**What is being asked**. In the listing below, edit the part starting with the line containing "Rendered at 1654 by 1241 pixels." and going on through the end of the listing: replace "bounding box" with "enclosing rectangle" and leave everything else unchanged. Return only those lines, without the pictures.

**Supplied data**.
##########

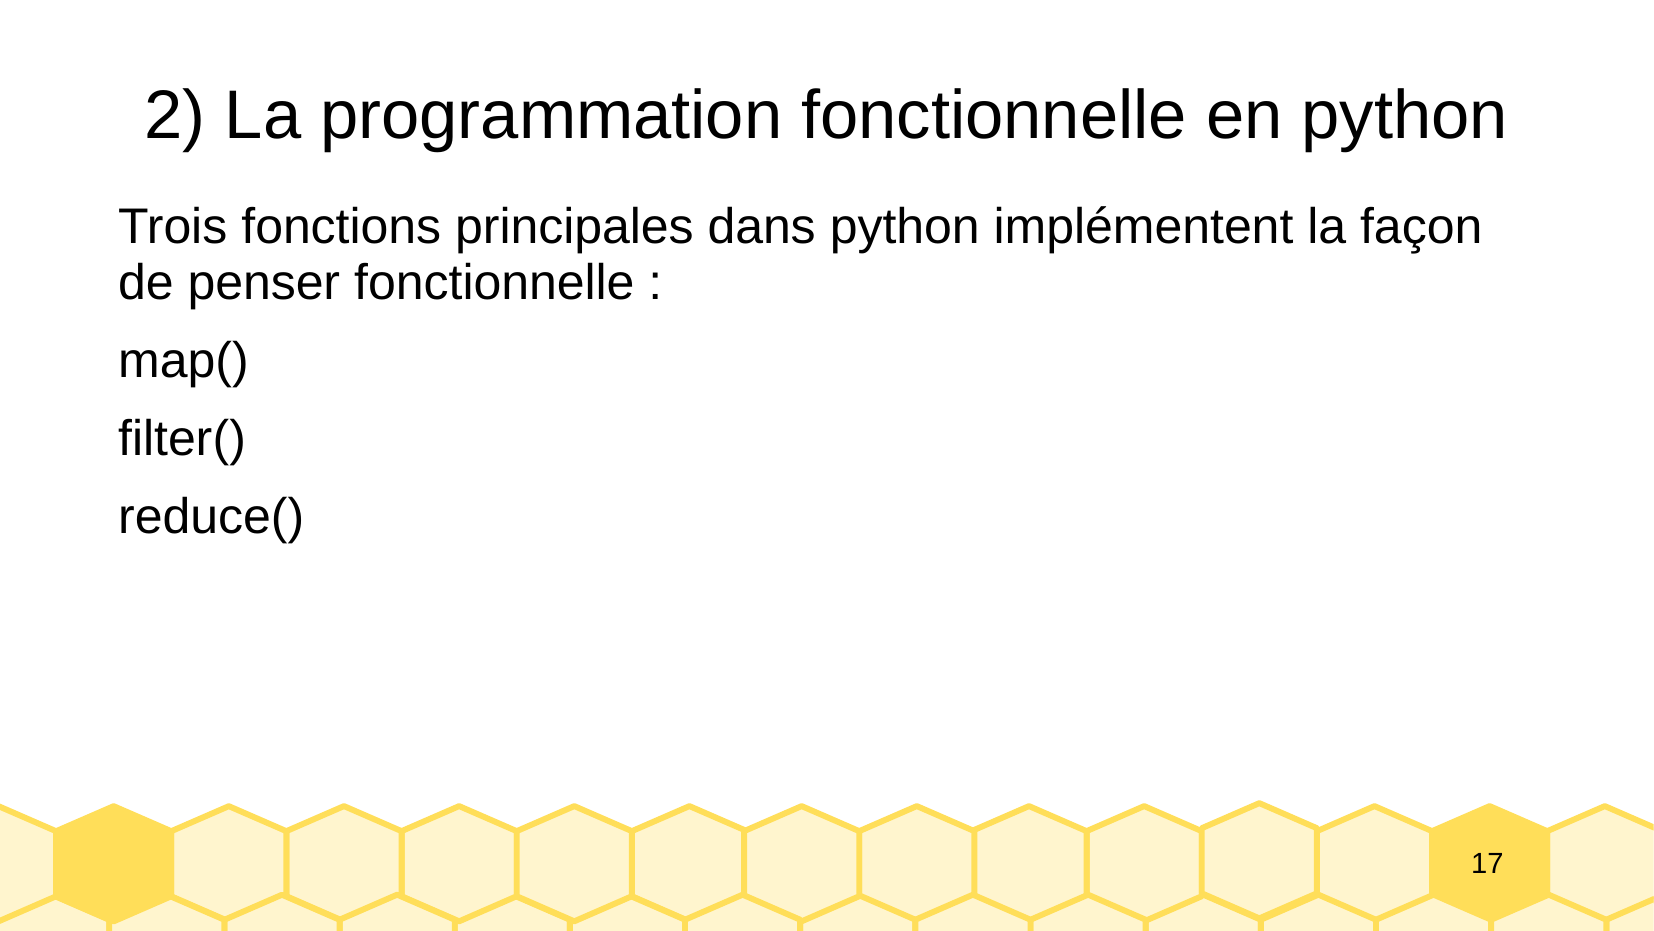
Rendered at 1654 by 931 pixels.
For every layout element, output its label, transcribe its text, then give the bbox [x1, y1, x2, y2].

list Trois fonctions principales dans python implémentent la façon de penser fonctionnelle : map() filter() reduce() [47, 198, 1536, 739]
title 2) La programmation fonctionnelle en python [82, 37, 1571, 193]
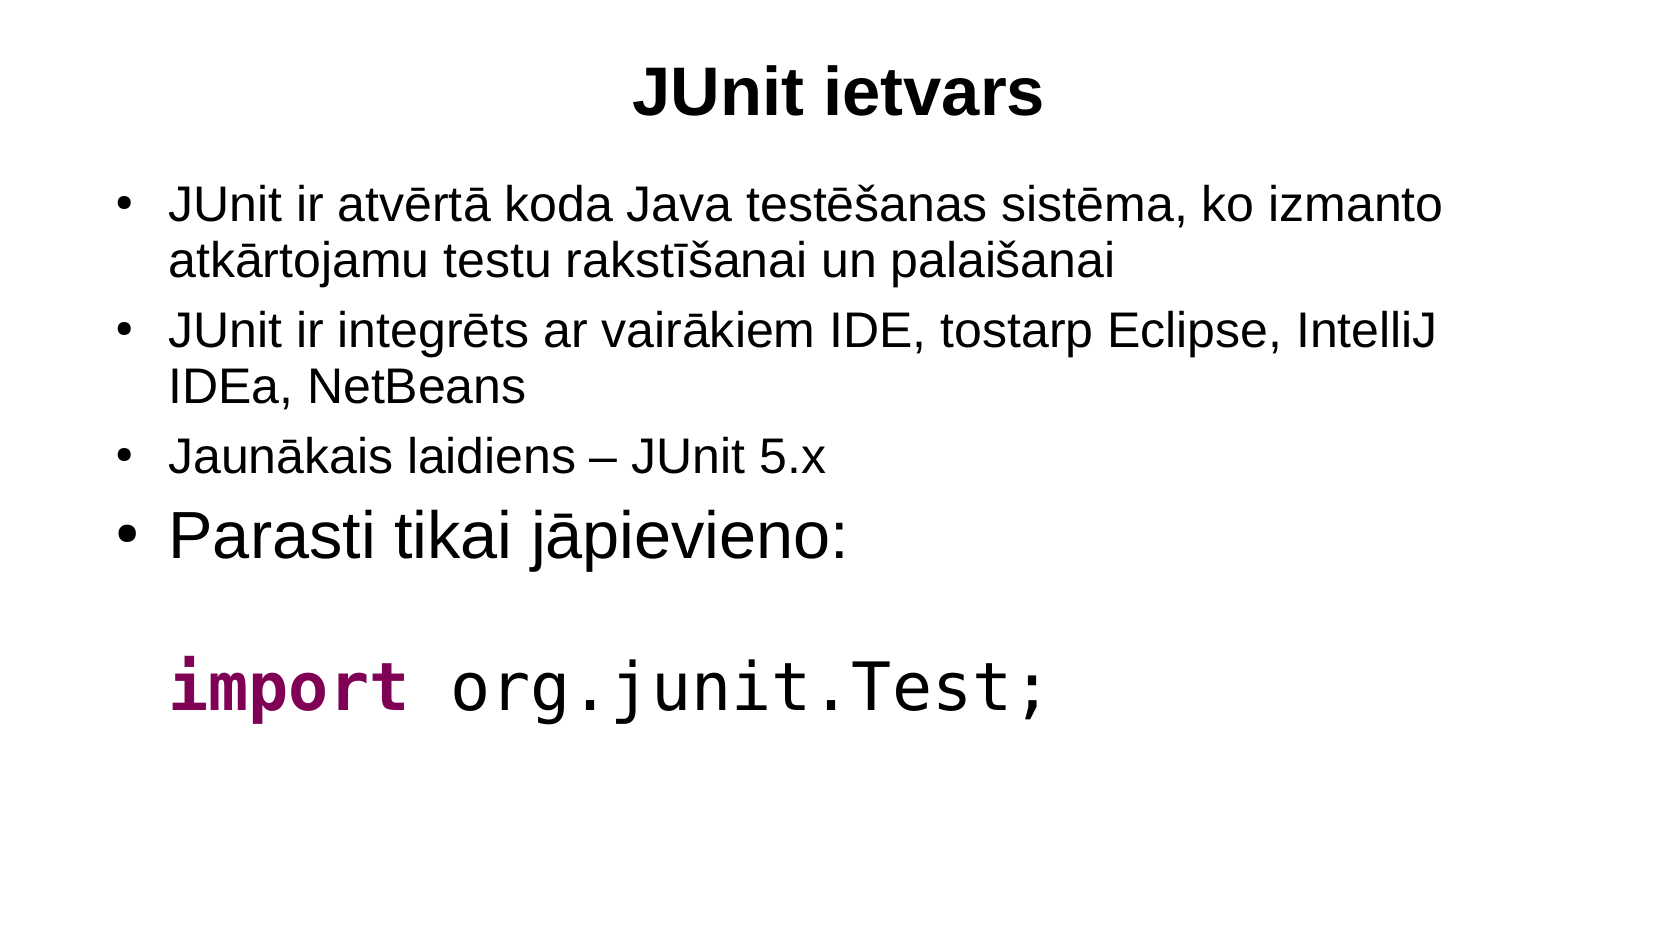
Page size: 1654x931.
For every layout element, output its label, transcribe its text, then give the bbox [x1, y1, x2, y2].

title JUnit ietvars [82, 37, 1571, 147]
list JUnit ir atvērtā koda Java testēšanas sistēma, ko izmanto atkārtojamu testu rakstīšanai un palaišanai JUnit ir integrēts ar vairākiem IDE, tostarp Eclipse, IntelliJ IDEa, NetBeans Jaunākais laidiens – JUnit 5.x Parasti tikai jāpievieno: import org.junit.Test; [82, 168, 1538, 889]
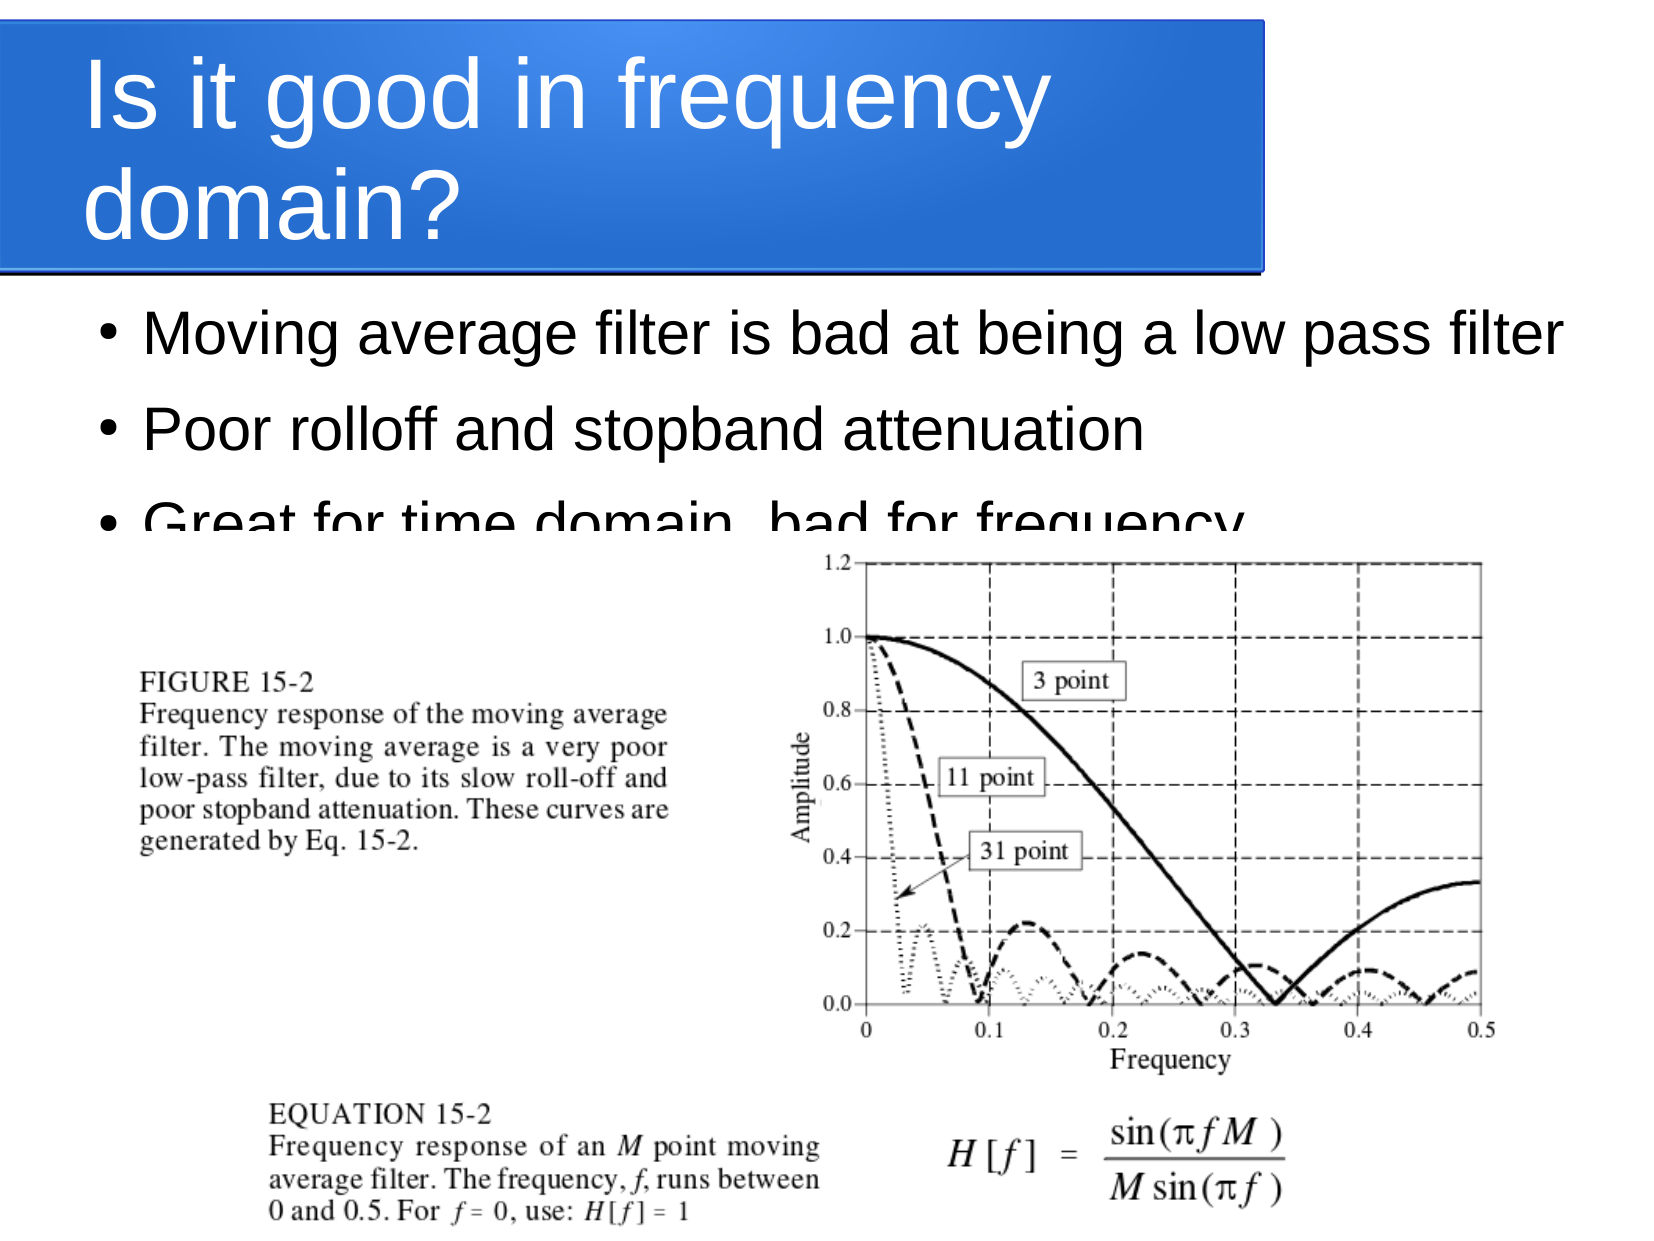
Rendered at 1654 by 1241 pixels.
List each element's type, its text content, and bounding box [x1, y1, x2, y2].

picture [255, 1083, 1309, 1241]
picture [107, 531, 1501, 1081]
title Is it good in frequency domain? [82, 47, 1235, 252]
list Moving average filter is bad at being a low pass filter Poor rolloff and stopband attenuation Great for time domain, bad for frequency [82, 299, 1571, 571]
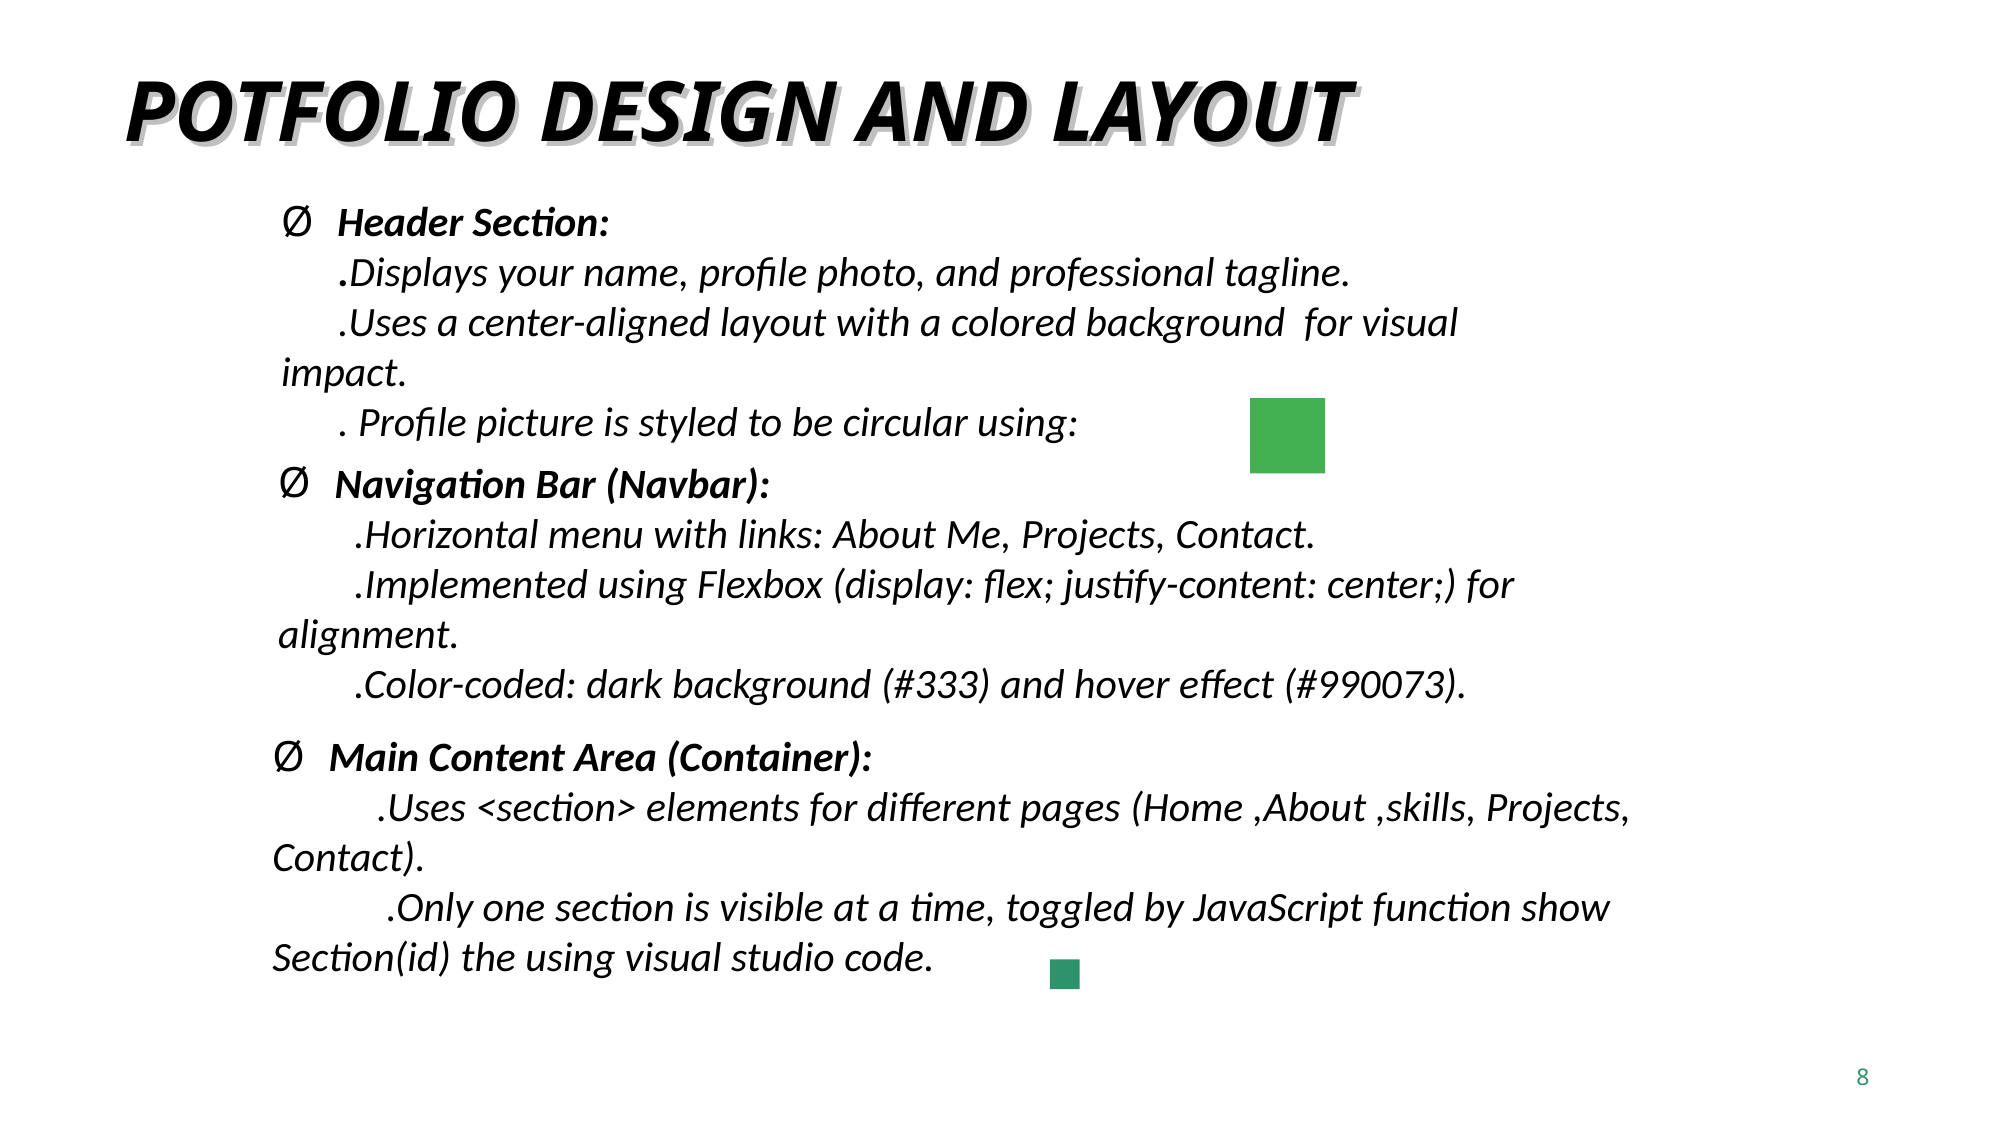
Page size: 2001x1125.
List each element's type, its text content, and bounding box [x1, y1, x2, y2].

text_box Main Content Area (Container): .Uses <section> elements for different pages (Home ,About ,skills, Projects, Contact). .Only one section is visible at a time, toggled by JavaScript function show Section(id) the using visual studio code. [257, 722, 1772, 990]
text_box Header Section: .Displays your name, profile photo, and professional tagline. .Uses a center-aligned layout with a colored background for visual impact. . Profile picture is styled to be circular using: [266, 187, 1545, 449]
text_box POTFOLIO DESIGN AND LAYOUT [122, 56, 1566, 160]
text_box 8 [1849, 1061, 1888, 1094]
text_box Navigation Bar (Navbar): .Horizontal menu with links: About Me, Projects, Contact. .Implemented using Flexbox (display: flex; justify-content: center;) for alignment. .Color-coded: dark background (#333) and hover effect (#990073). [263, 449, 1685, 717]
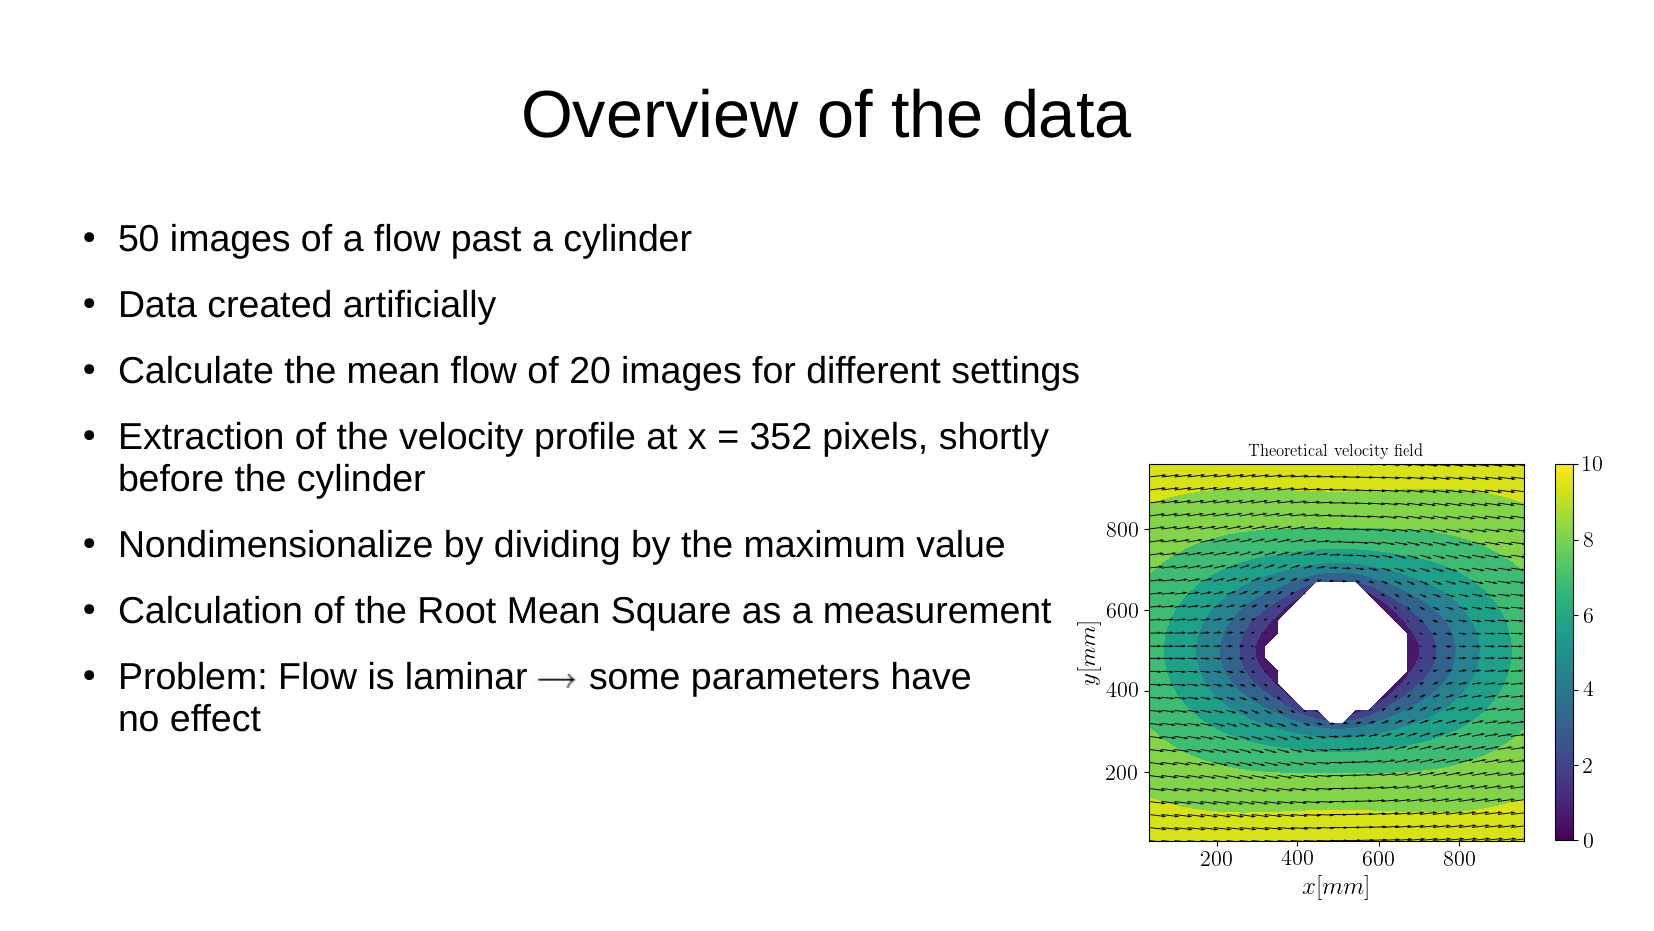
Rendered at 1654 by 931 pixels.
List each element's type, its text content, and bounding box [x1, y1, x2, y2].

##########

**Solution for this problem**.
Rendered at 1654 by 1241 pixels.
List each element's type, its text content, and enclosing rectangle [x1, y1, x2, y2].

picture [255, 1083, 1309, 1241]
picture [107, 531, 1501, 1081]
title Is it good in frequency domain? [82, 47, 1235, 252]
list Moving average filter is bad at being a low pass filter Poor rolloff and stopband attenuation Great for time domain, bad for frequency [82, 299, 1571, 571]
Page size: 2001x1125.
List each element's type, its text content, and enclosing rectangle [x1, y1, x2, y2].

text_box Main Content Area (Container): .Uses <section> elements for different pages (Home ,About ,skills, Projects, Contact). .Only one section is visible at a time, toggled by JavaScript function show Section(id) the using visual studio code. [257, 722, 1772, 990]
text_box Header Section: .Displays your name, profile photo, and professional tagline. .Uses a center-aligned layout with a colored background for visual impact. . Profile picture is styled to be circular using: [266, 187, 1545, 449]
text_box POTFOLIO DESIGN AND LAYOUT [122, 56, 1566, 160]
text_box 8 [1849, 1061, 1888, 1094]
text_box Navigation Bar (Navbar): .Horizontal menu with links: About Me, Projects, Contact. .Implemented using Flexbox (display: flex; justify-content: center;) for alignment. .Color-coded: dark background (#333) and hover effect (#990073). [263, 449, 1685, 717]
Rendered at 1654 by 931 pixels.
List each element's type, its text content, and enclosing rectangle [x1, y1, x2, y2].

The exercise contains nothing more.